Property taxes generated by the incremental increase in value of the TIF district are available for projects, such as street improvements, demolition or more redevelopment. But there is a catch: the money must be used within that same TIF district, it can be transferred to another TID that’s in trouble financially or it can be used within one half-mile of a TID.

“Due to the complexity of some of these districts, citizens sometimes misunderstand how the process works. That’s the biggest problem: public education,” Kramer said. “People think if we fix one street in town, we can fix another street on the other side of town. But there are different pots of money that can be used in different spots.”

The maximum life of a TID is typically between 20 and 27 years, or as soon as tax increments are collected in excess of the total approved project costs. Once a TIF district is closed, the entire value of the property that was in the TID is returned to the tax rolls of the overlying taxing jurisdictions, including the city, Prairie du Chien School District, Crawford County and Southwest Tech in this area. This benefits those other taxing bodies.

“While the TID exists, the tax collections for each overlying jurisdiction are limited to the base value. After terminating the TID, all of the overlying taxing jurisdictions share in a much larger tax base. This means, tax rates can be lowered to generate the same amount of revenue, which is a benefit for all of the taxpayers,” Kramer said. “In theory, had no development occurred, the base value would have been the only value for each of the jurisdictions to tax.”

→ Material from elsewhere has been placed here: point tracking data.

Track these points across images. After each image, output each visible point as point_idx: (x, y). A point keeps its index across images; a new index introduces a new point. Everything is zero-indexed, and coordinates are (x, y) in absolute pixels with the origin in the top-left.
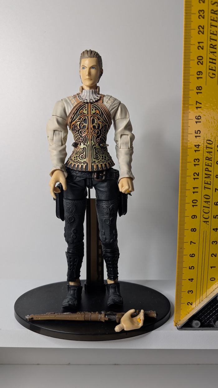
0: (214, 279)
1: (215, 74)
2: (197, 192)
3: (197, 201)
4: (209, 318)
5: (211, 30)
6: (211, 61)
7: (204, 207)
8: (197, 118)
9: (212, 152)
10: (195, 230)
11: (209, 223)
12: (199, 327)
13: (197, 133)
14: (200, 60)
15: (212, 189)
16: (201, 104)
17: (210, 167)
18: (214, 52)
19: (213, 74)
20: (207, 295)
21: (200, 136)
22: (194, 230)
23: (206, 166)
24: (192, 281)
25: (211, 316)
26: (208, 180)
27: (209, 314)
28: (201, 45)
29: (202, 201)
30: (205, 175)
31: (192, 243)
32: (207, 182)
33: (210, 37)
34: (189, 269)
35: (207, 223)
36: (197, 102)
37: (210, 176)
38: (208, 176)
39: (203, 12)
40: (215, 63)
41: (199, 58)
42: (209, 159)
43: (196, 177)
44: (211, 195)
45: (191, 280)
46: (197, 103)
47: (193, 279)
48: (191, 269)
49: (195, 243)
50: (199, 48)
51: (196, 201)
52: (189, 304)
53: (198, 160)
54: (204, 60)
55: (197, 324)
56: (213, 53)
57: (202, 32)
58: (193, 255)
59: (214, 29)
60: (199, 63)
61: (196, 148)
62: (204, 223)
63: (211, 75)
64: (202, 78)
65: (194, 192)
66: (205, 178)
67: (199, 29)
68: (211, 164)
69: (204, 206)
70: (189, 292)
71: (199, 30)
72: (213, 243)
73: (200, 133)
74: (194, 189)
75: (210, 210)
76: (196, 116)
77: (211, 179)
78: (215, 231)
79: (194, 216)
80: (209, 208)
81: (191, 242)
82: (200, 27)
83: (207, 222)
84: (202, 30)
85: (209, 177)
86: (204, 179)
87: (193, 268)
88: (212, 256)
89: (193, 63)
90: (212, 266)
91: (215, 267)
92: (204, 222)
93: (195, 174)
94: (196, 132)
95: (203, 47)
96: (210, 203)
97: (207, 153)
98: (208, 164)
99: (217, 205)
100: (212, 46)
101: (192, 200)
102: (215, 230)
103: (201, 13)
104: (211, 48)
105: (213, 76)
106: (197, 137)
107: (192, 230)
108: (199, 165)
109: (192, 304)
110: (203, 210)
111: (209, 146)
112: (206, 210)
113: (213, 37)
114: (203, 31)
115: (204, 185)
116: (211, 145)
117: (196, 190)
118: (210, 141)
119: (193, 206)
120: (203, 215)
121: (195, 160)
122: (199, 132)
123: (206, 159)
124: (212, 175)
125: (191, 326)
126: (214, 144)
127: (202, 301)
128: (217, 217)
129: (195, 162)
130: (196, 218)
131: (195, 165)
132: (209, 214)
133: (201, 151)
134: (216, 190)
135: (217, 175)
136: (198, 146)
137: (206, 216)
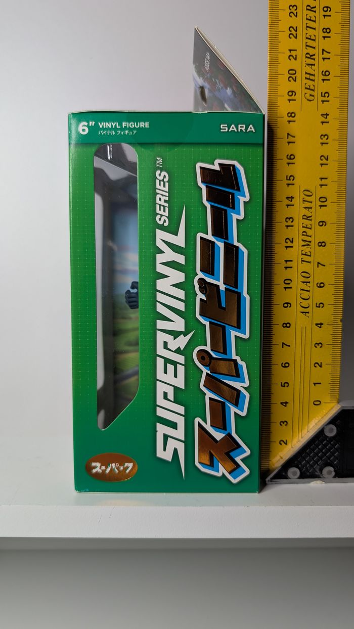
0: (318, 403)
1: (313, 96)
2: (291, 267)
3: (291, 281)
4: (313, 464)
5: (306, 34)
6: (308, 76)
7: (301, 289)
8: (289, 157)
9: (311, 208)
10: (288, 325)
11: (310, 315)
12: (299, 478)
13: (290, 180)
14: (292, 75)
15: (312, 263)
16: (294, 137)
17: (309, 230)
18: (312, 65)
19: (311, 95)
20: (310, 428)
21: (293, 184)
23: (304, 228)
24: (286, 406)
25: (316, 462)
26: (306, 249)
27: (313, 457)
28: (293, 53)
29: (299, 281)
30: (303, 242)
32: (306, 252)
33: (306, 43)
34: (282, 386)
36: (288, 134)
37: (309, 243)
38: (307, 244)
39: (295, 8)
40: (314, 81)
41: (291, 72)
42: (308, 218)
43: (289, 244)
44: (311, 272)
45: (284, 404)
46: (289, 136)
47: (288, 403)
48: (284, 386)
49: (289, 346)
50: (291, 57)
51: (289, 282)
52: (282, 442)
53: (291, 220)
54: (298, 75)
55: (295, 473)
56: (310, 66)
57: (295, 36)
58: (287, 365)
59: (310, 31)
60: (291, 79)
61: (289, 201)
62: (301, 314)
63: (308, 96)
64: (295, 100)
65: (286, 268)
66: (303, 246)
67: (291, 31)
68: (311, 225)
70: (282, 423)
71: (290, 33)
72: (317, 345)
73: (294, 179)
74: (286, 263)
75: (310, 294)
76: (288, 155)
77: (311, 248)
78: (319, 327)
79: (287, 303)
80: (309, 291)
81: (283, 344)
82: (291, 29)
83: (306, 313)
84: (294, 33)
85: (308, 245)
86: (301, 248)
87: (286, 384)
88: (316, 367)
89: (283, 79)
90: (315, 382)
91: (320, 383)
92: (303, 312)
93: (287, 240)
94: (288, 178)
95: (296, 58)
96: (311, 285)
97: (304, 209)
98: (306, 226)
99: (321, 287)
100: (308, 56)
101: (284, 280)
102: (320, 325)
103: (293, 10)
104: (307, 59)
105: (312, 98)
106: (289, 186)
107: (285, 325)
108: (293, 226)
109: (286, 444)
110: (301, 294)
111: (307, 198)
112: (305, 295)
113: (310, 43)
114: (296, 34)
115: (301, 256)
116: (311, 197)
117: (289, 264)
118: (309, 191)
119: (285, 288)
121: (288, 220)
123: (303, 218)
124: (313, 242)
125: (286, 477)
126: (314, 196)
127: (302, 438)
128: (320, 305)
129: (287, 222)
130: (290, 307)
131: (287, 226)
132: (310, 301)
133: (296, 206)
134: (319, 265)
135: (319, 242)
136: (290, 199)
137: (305, 303)
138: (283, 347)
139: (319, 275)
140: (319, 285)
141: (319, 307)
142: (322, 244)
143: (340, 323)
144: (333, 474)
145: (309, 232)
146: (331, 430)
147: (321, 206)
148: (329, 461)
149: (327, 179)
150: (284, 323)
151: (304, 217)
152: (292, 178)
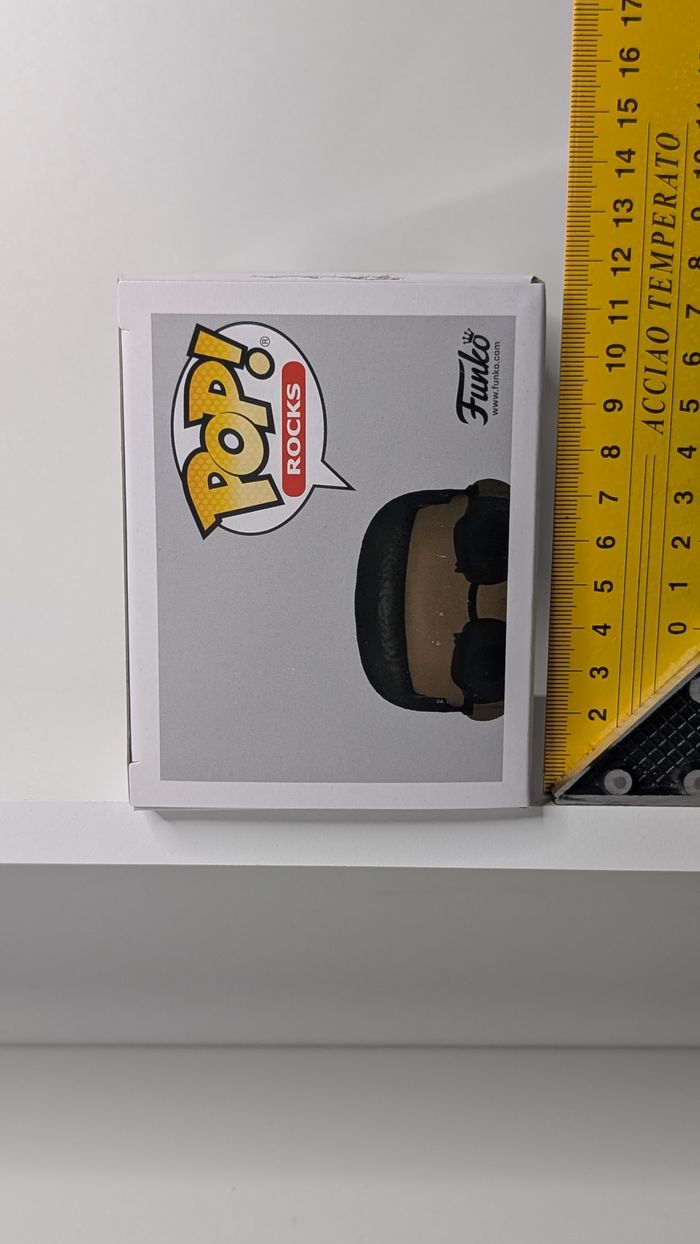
0: (681, 628)
2: (625, 318)
3: (624, 349)
4: (665, 766)
7: (647, 369)
8: (625, 55)
9: (675, 177)
10: (614, 452)
11: (665, 428)
12: (629, 793)
13: (626, 109)
15: (674, 307)
16: (639, 5)
17: (671, 229)
20: (659, 685)
21: (634, 121)
22: (611, 452)
23: (655, 225)
24: (604, 634)
25: (673, 759)
27: (665, 750)
29: (642, 351)
30: (653, 257)
31: (604, 498)
32: (660, 283)
34: (596, 589)
35: (659, 427)
37: (667, 260)
38: (663, 262)
42: (665, 201)
43: (622, 262)
44: (671, 331)
45: (602, 631)
46: (627, 5)
47: (609, 627)
48: (602, 590)
49: (615, 499)
51: (619, 351)
52: (594, 715)
53: (627, 205)
55: (620, 783)
58: (609, 542)
61: (624, 162)
62: (646, 426)
66: (653, 266)
68: (674, 217)
69: (649, 366)
70: (595, 673)
72: (679, 498)
73: (634, 110)
74: (613, 307)
75: (668, 379)
76: (622, 51)
77: (671, 272)
78: (685, 455)
79: (614, 401)
80: (664, 373)
81: (602, 494)
83: (656, 423)
85: (666, 265)
86: (649, 272)
87: (606, 587)
88: (676, 547)
90: (673, 581)
91: (685, 585)
92: (648, 423)
93: (617, 254)
94: (622, 106)
96: (670, 357)
97: (660, 180)
98: (661, 220)
99: (692, 363)
101: (606, 347)
102: (688, 451)
106: (625, 124)
107: (606, 452)
108: (630, 220)
109: (604, 718)
110: (645, 380)
111: (665, 154)
112: (656, 381)
115: (648, 292)
116: (672, 151)
117: (619, 310)
118: (670, 137)
119: (610, 367)
120: (644, 399)
121: (619, 205)
123: (656, 202)
124: (676, 258)
125: (601, 791)
126: (682, 148)
127: (640, 706)
128: (690, 405)
129: (617, 210)
130: (620, 409)
131: (617, 221)
132: (666, 397)
133: (639, 174)
134: (691, 311)
135: (692, 259)
136: (626, 157)
137: (654, 402)
139: (688, 336)
140: (688, 359)
141: (688, 410)
142: (698, 263)
145: (669, 234)
147: (698, 173)
150: (605, 448)
151: (658, 198)
152: (631, 106)
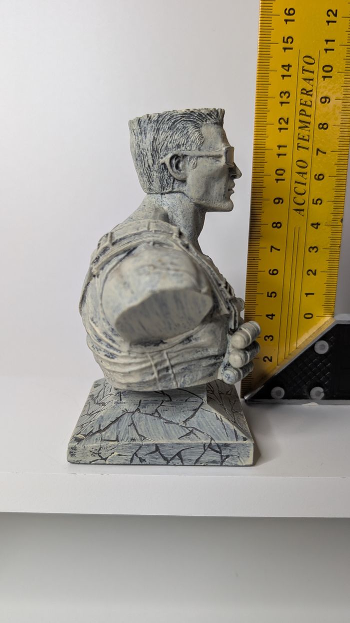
0: (310, 316)
2: (285, 155)
3: (284, 171)
8: (287, 12)
9: (312, 80)
10: (279, 225)
11: (305, 213)
13: (287, 42)
15: (310, 150)
17: (309, 108)
20: (299, 344)
21: (292, 49)
22: (277, 225)
23: (301, 106)
24: (272, 319)
25: (305, 381)
26: (304, 132)
27: (301, 377)
29: (294, 172)
30: (300, 123)
31: (273, 249)
32: (303, 136)
34: (268, 296)
35: (302, 212)
37: (308, 125)
38: (305, 125)
42: (308, 93)
43: (284, 125)
44: (307, 161)
45: (271, 317)
47: (274, 315)
48: (271, 296)
49: (279, 250)
51: (282, 172)
52: (266, 359)
53: (287, 95)
55: (279, 393)
58: (275, 272)
61: (285, 71)
62: (295, 211)
66: (300, 128)
68: (311, 102)
69: (297, 181)
70: (267, 338)
72: (311, 249)
73: (291, 43)
74: (279, 148)
75: (307, 187)
76: (286, 9)
77: (309, 131)
78: (315, 228)
79: (279, 199)
80: (305, 184)
81: (272, 247)
83: (300, 210)
85: (307, 127)
86: (298, 131)
87: (274, 295)
88: (309, 275)
90: (308, 292)
91: (313, 294)
92: (297, 210)
93: (282, 121)
94: (285, 40)
96: (308, 176)
97: (304, 81)
98: (304, 103)
99: (319, 179)
101: (276, 169)
102: (316, 225)
106: (286, 50)
107: (275, 225)
108: (288, 103)
109: (271, 361)
110: (295, 188)
111: (308, 67)
112: (301, 189)
115: (297, 141)
116: (312, 65)
117: (282, 150)
118: (310, 57)
119: (277, 180)
120: (294, 198)
121: (282, 94)
122: (290, 40)
123: (302, 93)
124: (312, 122)
125: (270, 398)
126: (316, 64)
127: (289, 355)
128: (318, 201)
129: (282, 97)
130: (282, 203)
131: (282, 103)
132: (306, 196)
133: (294, 78)
134: (319, 152)
135: (320, 124)
136: (287, 68)
137: (300, 199)
138: (271, 251)
139: (318, 165)
140: (317, 177)
141: (316, 203)
142: (323, 126)
143: (340, 223)
144: (323, 395)
145: (308, 111)
146: (323, 347)
147: (324, 77)
148: (318, 381)
149: (334, 41)
150: (274, 223)
151: (303, 91)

Of the city’s three TIDs closing in the next year, their March 2015 value was: #1 Bennett Hardwoods, $2,024,540; #2 McGregor Loudspeaker, $2,567,300; and #7 Bloyer Park, $127,100. The first two are 27 years old and the latter is 19 years old.

According to Kramer, the city cannot create a new TIF district for another six years, until 2021, when the Cabela’s TID closes.

“That one alone has well exceeded our original expectations,” he pointed out. “It started out with a base value around $1 million. Now, we’re looking at $54 million.” Kramer added that, upon the closing of the additional three TIDs—#6 Cabela’s and #5 Quality Wood in 2021 and #4 Prairie Industries in 2022—some $60 million, in today’s dollars, could go back on the tax roll. “The tax levy will drop much more noticeably,” he said.

While some cities and villages have been shaky in TIF district development since the market crashed in 2007, Prairie du Chien has been quite the opposite, Kramer noted. “We’ve been lucky,” he said. “Five of our six TIDs have shown tremendous growth.”

Editor’s note: TID #3 was proposed but never officially created.